Christian Horner wants an apology from Lewis Hamilton after second Alex Albon crash.

Christian Horner has urged Formula 1 to “grab the bull by the horns” and introduce customer cars rather than more pink Mercedes cars.

Formula 1 is in the midst of a huge financial crisis, one that could see a team or three drop out of the sport.

The smaller teams believe the best way to prevent this is to lower the budget cap to $145m and then $130m or even drop it as low as $100m.

The sport’s bigger teams aren’t in favour.

Instead Horner has proposed the reintroduction of customer cars, especially as that is pretty much was Racing Point has created this season but at a much higher cost than if they had bought a 2019 Mercedes F1 car.

“Now is the time to be bold,” he told Motorsport.com. “Now is the time to influence change. We can tick off things, but I think you’ve got to grab the bull by the horns, excuse the pun.

“If I was running a smaller team, the fastest way to competitiveness at a cost-effective route would be rather than trying to reverse engineer and copy your supplier team, which is happening in many cases, why not just sell them the whole car that we finish with in Abu Dhabi? Let them have it.

“Then they can operate as a race team, they don’t need all the research and development facilities. It’s the fastest route to competitiveness, and the cheapest route as well. They could operate as a race team with a decent product.

“Plus, if they get the race team together, they could win races.
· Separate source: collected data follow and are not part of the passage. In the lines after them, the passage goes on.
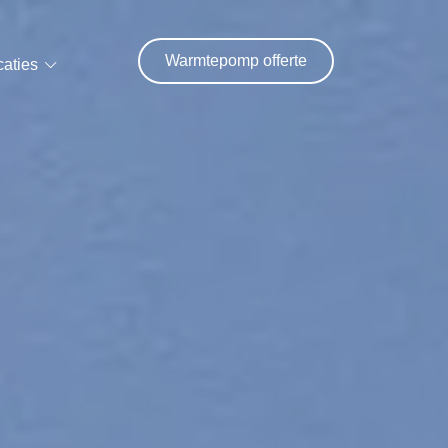
Warmtepomp offerte
caties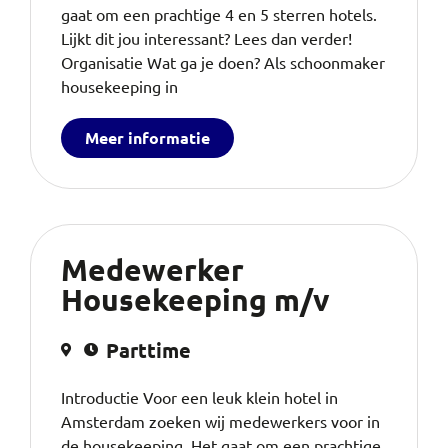
gaat om een prachtige 4 en 5 sterren hotels.
Lijkt dit jou interessant? Lees dan verder!
Organisatie Wat ga je doen? Als schoonmaker
housekeeping in
Meer informatie
Medewerker
Housekeeping m/v
Parttime
Introductie Voor een leuk klein hotel in
Amsterdam zoeken wij medewerkers voor in
de housekeeping. Het gaat om een prachtige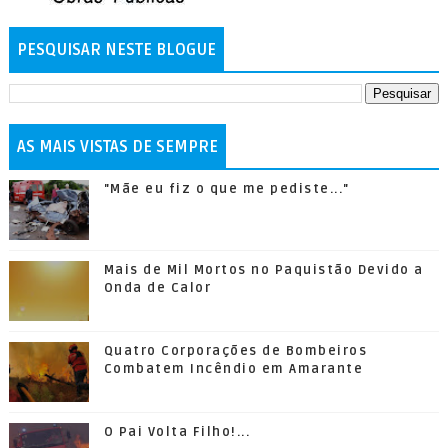
PESQUISAR NESTE BLOGUE
AS MAIS VISTAS DE SEMPRE
"Mãe eu fiz o que me pediste..."
Mais de Mil Mortos no Paquistão Devido a
Onda de Calor
Quatro Corporações de Bombeiros
Combatem Incêndio em Amarante
O Pai Volta Filho!...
We proved that with Toro Rosso and Sebastian Vettel when we were supplying them effectively a customer car back in 2008.

“But there’s this paranoia about being a constructor and what you’re giving up if you’re not a constructor. It works in other forms of motorsport, in MotoGP. So if you could buy a Mercedes, buy a Ferrari or a Red Bull after Abu Dhabi, why wouldn’t you?”

The Red Bull team boss reckons putting a freeze on development would also be more beneficial to the teams than a lower cap.

“I’m all for saving money and a cap is a reasonable thing, but if you don’t go upstream and stop the flood of water, then you can’t expect the cap to be the dam that captures it all,” he explained.

“It’s very much about cutting off that supply of water upstream.”

He added: “Nothing prepares you for what we’re currently facing and you try and use common sense and use experience to help guide your way through it.

“There are is a few team principals that haven’t been through those kinds of experiences previously, and I think it’s therefore important that the sport leans on the experience of people like, for example, Ross Brawn who’s lived through a crisis of his own with Brawn GP and Honda and so on.

“I think that life experience is invaluable. It is the same for Jean Todt, and I think that it is [about] harnessing that experience.”